July 12, 2018
The digital payment industry has been in quite a buzz this week. Only a day ago, PayPal made a horrible mistake and sent a letter to a deceased customer stating that she breached the policy by ‘dying’ and the company is taking legal actions against her. Then only a few hours later, Google brought its P2P payment service ‘Google Pay Send’ to its digital payment solution ‘Google Pay’, solidifying the service further by adding features like boarding passes and event tickets.
We have known from the start of the year that the fluctuations in the cryptocurrency market hinted at some long-lasting murmurs the industry, and with digital payment becoming more mainstream around the world, it seems like these murmurs are going to last even longer than the investors originally presumed.

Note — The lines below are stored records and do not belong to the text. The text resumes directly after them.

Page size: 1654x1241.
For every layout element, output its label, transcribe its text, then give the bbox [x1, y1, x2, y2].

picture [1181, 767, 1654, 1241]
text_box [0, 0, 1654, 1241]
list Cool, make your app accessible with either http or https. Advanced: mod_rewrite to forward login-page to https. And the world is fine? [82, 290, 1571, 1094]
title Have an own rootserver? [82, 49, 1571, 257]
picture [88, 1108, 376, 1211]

Investors are already exploring new ways of using cloud and connected platforms for innovative payment services. Although, a new way of using IoT in such services like that of ACH payments, is currently being developed.
IoT in Digital Payments
In December 2017, Forbes published a roundup report on all the IoT forecasts. Here are the major predictions that were mentioned in the report.
Although the report clearly demonstrates the growing market and potential of IoT in leading industries, it left a huge opening for the drastic growth of the IoT market through other industries, this is due to unexplored features of this technology. However it turns out that the investors have tapped into one of these unexplored areas, Digital payments.
A report published in the Payments Journal by Mercator Advisory Group, states that presently, the digital payment market is led by the services that work on the zero-sum game. So, many of the prominent service providers in this area are using the ACH network to directly debit customer accounts for each payment they make. The author, however, suggests that by manipulating IoT, new dimensions of the industry can be exploited to create digital payment models that benefit everyone, ‘by creating new payments from nothing’!
Take Amazon Alexa for example. The virtual assistant’s primary role through smart speakers is to order directly from Amazon. This service alone streamlines the company’s revenue by using other add-on services, which are also based out of users’ preferences. Meaning Amazon has added an additional monetisable value to the IoT device that it can then use to provide additional advantages to the users.
The essential idea here is to optimise the different types of revenue that IoT devices can stream for the company, and then issuing loyalty rewards to compel the customers to use their IoT-enabled payment services for ease of access, as well as, other incentive rewards the company would offer.